(Extract to read)
What are NFTs?
NFTs are unique tokens that are issued on a blockchain — blockchains are immutable, digital ledgers that record and track transactions within a network. This underlying blockchain technology allows NFTs to act as digital receipts that supply proof of ownership for a virtual (or physical) item. Currently, NFTs are mostly used to sell digital products, like art, music, and collectibles.
As NFTs begin to extend to real-world items, the possibilities for buying and selling physical commodities, like real estate, are immense.
NFTs in Real Estate
Investing in real estate is not without its drawbacks. It comes with a huge amount of paperwork, bureaucratic hurdles, excessive fees, and middlemen. These obstacles prevent many people from pursuing homeownership, including first-time buyers, as well as anyone who doesn’t have an extraordinary amount of resources.
That’s where NFTs come in. NFTs have the potential to solve some of the biggest problems in real estate, and subsequently, transform the industry. By streamlining the transaction process they will effectively allow any buyer to assume ownership in a matter of minutes. This is a massive improvement on the current timeline, which can last weeks, or even months.
NFTs enable faster timelines by creating a token that represents physical real estate. Currently, there are two types of tokenisation in real estate: fractional ownership (FO) and entire asset (EA).
(End Extract to read)
(Provided material)
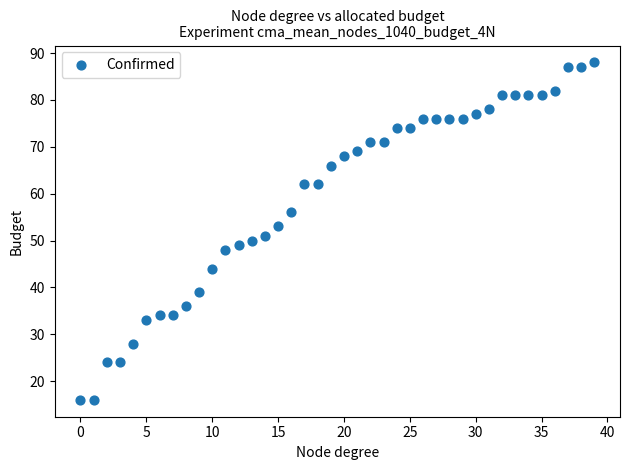

What is the range of Y values (max minus min)?

72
(End Provided material)
▸ **Exercise requirements**
A – Which drawbacks of investing in real estate does the article on NFTs in real estate name? List them all.
B – Pick up the article on NFTs in real estate right after its last sentence and keep writing it.

▸ **Responses for each task**
A –
- Paperwork
- Bureaucratic hurdles
- Excessive fees
- Middlemen

B –
What is Fractional Ownership (FO)?
Fractional ownership is fairly straightforward and very accessible. It allows owners to sell a portion of their property to a number of small investors by issuing tokens on the blockchain. Think of it as crowdfunding, but for real estate investment. Investors who hold these tokens can then receive a rental income for doing so. They also have the option of performing a profit split on capital appreciation when the property is sold.
Long-term, NFTs could afford anyone the chance to buy and sell fractional ownership of rental properties without losing money to middlemen. These cost-savings effectively open up access to an entirely new demographic who would otherwise never have had the opportunity to invest in real estate.
What is Entire Asset (EA)?
With entire asset tokenisation, buying real estate become a bit more complicated. EA tokenisation is only possible when the actual property deed is turned into an NFT. Unfortunately, this is still immensely challenging to accomplish because of the regulatory environment surrounding real estate investments.
In the US, for instance, legislation will need to be restructured, since deeds cannot be linked to an NFT under the current rules. Once a new asset class is created for EA tokenisation, then NFTs will be able to serve as real estate deeds. We’re not sure when this will happen, but there have been moves to instigate creating this new asset class in the United States.
Digital Real Estate VS. Physical Real Estate
While registering physical real estate as an NFT still presents a challenge, the same cannot be said for digital real estate.
Digital real estate exists in virtual spaces, like sandbox platforms, and what is often referred to as ‘the metaverse’. Some of the most prominent platforms include Decentraland, The Sandbox, and Roblox.
While theoretically there could be an endless supply of real estate in a virtual world, platforms have engineered scarcity by placing limits on how many parcels of land are available. Generally, users still have an immense amount of freedom in these spaces. They can construct whatever they want and interact with anyone or anything.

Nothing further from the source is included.